- Born: Mary Carpenter Knowlton 2 July 1870 Brooklyn, New York, U.S.
- Died: 21 July 1929 (aged 59) Berlin, Germany
- Spouse: Count Johannes von Francken-Sierstorpff ​ ​(m. 1892; died 1917)​
- Children: 2
- Parent(s): Ella Carpenter Knowlton Edwin Franklin Knowlton

= Mary Knowlton von Francken-Sierstorpff =

Countess Mary Carpenter Knowlton von Francken-Sierstorpff (2 July 1870 – 21 July 1929) was an American socialite who married a German Count.

== Early life ==
Mary Carpenter Knowlton was born in Brooklyn on 2 July 1870, and lived at 201 Columbia Heights, the former home of former mayor Seth Low. She was the only child of Ella (née Carpenter) Knowlton (1841–1878) and Edwin Franklin Knowlton (1834–1898), a straw goods manufacturer.

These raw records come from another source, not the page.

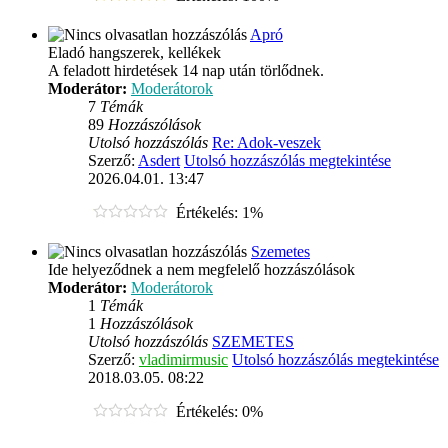
Apró
Eladó hangszerek, kellékek
A feladott hirdetések 14 nap után törlődnek.
Moderátor:
Moderátorok
7
Témák
89
Hozzászólások
Utolsó hozzászólás
Re: Adok-veszek
Szerző:
Asdert
Utolsó hozzászólás megtekintése
2026.04.01. 13:47
Értékelés: 1%
Szemetes
Ide helyeződnek a nem megfelelő hozzászólások
Moderátor:
Moderátorok
1
Témák
1
Hozzászólások
Utolsó hozzászólás
SZEMETES
Szerző:
vladimirmusic
Utolsó hozzászólás megtekintése
2018.03.05. 08:22
Értékelés: 0%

Her paternal grandfather, William Knowlton, a Massachusetts State Senator who was the founder of William Knowlton & Sons, a straw goods manufacturer in Upton, Massachusetts. Mary was a member of the Colonial Dames of America by her descent from several ancestors who lived in British America, including William Ward, a Colonel in the Massachusetts Militia.

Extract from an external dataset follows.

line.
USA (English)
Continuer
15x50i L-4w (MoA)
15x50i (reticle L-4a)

Mary was educated at the Ladies' Seminary in Farmington, Connecticut.

===Society life===
In February 1892, shortly before her marriage, the unmarried Miss Knowlton was included in Ward McAllister's "Four Hundred", purported to be an index of New York's best families, published in The New York Times. Conveniently, 400 was the number of people that could fit into Mrs. Astor's ballroom. After her marriage, she continued to be listed on the Social Register.

==Personal life==
After meeting in Newport, Rhode Island in 1890, Mary was married to Count Johannes von Francken-Sierstorpff (1858–1917) in April 1892. At the time of their marriage, she was reportedly worth $750,000 in her own right and heiress to another $2,000,000. Count Johannes was educated at Berne University Together, they lived at Zyrowa Palace in Silesia (a historical region of Central Europe located mostly in Poland, with small parts in the Czech Republic and Germany) where they entertained many prominent people including the Kaiser Wilhelm II and Minister Charlemagne Tower in 1911, and the Ambassador James W. Gerard in 1914. They were the parents of:

- Count Edwin von Francken-Sierstorpff (1893–1915), a member of the Imperial Hussars who died in France during World War I.
- Count Hans Clemens von Francken-Sierstorpff (1895–1944), who married Princess Elisabeth zu Hohenlohe-Öhringen (1896–1975), the granddaughter of Prince Hugo zu Hohenlohe-Öhringen, a politician and mining industrialist. Hans "fled Hitler's Germany, leaving his wife, a Nazi sympathizer, and their grown children behind" and married Clotilde Knapp (1908–2004) in 1942. After his death, his widow remarried to American Under Secretary of State for Administration Charles E. Saltzman.

During World War I, A. Mitchell Palmer, the Alien Property Custodian took over the trust funds of various women of American families who had married Germans and Austrians, and their descendants, including Mary and Countess Gladys Vanderbilt Széchenyi.

Mary died in Berlin, Germany on 21 July 1929. Her son inherited the income from a $1,200,000 Knowlton Trust created by her father. Her will directed that "the chief heir of the family lands and fortunes over which she has power of disposition shall be the eldest son of her son or, if he has no son, to his eldest daughter."

===Descendants===
Through her son's first marriage, she was the grandmother of Count Edwin Graf von Francken-Sierstorpff, Countess Constance Gräfin von Francken-Sierstorpff (who married Count Hyazinth Stachwitz in 1943, and after their divorce in 1945, married William D. Denson in 1949 following his military service as a U.S. Chief Prosecutor for War Crimes committed in the Dachau concentration camps during WWII), and Countess Elisabeth Christine von Francken-Sierstorpff. From his second marriage, she was the posthumous grandmother to Michael M. Sierstorpff.